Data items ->

● ● ● ●

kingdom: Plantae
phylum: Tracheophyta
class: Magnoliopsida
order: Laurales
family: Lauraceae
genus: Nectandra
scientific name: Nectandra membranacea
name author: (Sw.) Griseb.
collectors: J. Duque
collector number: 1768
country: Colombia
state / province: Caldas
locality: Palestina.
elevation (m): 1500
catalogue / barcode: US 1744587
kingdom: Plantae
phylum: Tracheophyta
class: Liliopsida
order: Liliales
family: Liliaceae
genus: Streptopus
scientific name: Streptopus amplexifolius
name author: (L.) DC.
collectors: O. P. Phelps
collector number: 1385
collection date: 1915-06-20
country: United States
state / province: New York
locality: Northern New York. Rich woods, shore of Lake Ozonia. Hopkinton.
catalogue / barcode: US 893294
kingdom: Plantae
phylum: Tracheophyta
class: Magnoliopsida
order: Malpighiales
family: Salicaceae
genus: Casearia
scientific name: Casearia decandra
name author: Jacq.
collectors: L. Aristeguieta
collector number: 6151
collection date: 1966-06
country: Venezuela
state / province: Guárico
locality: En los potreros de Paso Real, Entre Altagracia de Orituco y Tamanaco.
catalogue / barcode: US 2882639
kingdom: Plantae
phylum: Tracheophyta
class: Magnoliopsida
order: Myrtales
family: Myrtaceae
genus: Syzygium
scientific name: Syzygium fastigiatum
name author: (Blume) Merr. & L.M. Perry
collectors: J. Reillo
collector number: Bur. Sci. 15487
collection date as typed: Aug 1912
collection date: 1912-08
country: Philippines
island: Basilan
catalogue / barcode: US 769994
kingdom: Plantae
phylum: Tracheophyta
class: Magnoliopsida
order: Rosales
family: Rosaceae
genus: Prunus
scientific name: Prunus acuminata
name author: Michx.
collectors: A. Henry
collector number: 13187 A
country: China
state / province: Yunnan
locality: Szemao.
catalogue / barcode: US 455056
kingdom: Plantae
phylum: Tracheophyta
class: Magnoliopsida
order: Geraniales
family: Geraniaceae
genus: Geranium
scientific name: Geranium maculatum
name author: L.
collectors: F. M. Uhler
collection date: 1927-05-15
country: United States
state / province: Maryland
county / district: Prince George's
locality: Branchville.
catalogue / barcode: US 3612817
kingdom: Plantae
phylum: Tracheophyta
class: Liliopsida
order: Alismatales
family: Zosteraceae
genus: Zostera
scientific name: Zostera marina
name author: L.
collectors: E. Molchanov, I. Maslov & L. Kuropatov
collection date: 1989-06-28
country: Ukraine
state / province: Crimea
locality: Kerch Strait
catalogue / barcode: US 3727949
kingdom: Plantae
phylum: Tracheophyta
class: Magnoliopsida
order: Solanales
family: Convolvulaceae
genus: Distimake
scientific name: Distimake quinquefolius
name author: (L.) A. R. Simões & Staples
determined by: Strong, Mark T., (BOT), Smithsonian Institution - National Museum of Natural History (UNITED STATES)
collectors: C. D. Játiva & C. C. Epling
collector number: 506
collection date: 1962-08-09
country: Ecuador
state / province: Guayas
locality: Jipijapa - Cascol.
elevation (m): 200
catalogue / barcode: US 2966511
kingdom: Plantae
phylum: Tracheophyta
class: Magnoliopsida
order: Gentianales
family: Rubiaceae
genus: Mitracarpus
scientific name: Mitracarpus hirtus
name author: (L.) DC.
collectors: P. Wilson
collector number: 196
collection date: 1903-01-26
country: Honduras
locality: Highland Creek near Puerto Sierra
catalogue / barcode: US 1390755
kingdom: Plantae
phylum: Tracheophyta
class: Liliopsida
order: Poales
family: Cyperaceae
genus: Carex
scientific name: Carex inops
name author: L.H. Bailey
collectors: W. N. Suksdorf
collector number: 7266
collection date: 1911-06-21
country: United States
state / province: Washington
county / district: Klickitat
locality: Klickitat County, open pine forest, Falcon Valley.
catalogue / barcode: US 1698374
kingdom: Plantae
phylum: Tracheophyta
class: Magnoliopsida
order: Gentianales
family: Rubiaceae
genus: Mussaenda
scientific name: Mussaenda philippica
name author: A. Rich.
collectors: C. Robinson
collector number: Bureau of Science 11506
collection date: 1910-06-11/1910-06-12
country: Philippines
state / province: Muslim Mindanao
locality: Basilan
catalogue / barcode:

● ● ● ●

Stated task -> Retype the lines of the listing above, starting at the one containing "genus: Carex" and ending at the one containing "collectors: C. Robinson".

Output of the task ->
genus: Carex
scientific name: Carex inops
name author: L.H. Bailey
collectors: W. N. Suksdorf
collector number: 7266
collection date: 1911-06-21
country: United States
state / province: Washington
county / district: Klickitat
locality: Klickitat County, open pine forest, Falcon Valley.
catalogue / barcode: US 1698374
kingdom: Plantae
phylum: Tracheophyta
class: Magnoliopsida
order: Gentianales
family: Rubiaceae
genus: Mussaenda
scientific name: Mussaenda philippica
name author: A. Rich.
collectors: C. Robinson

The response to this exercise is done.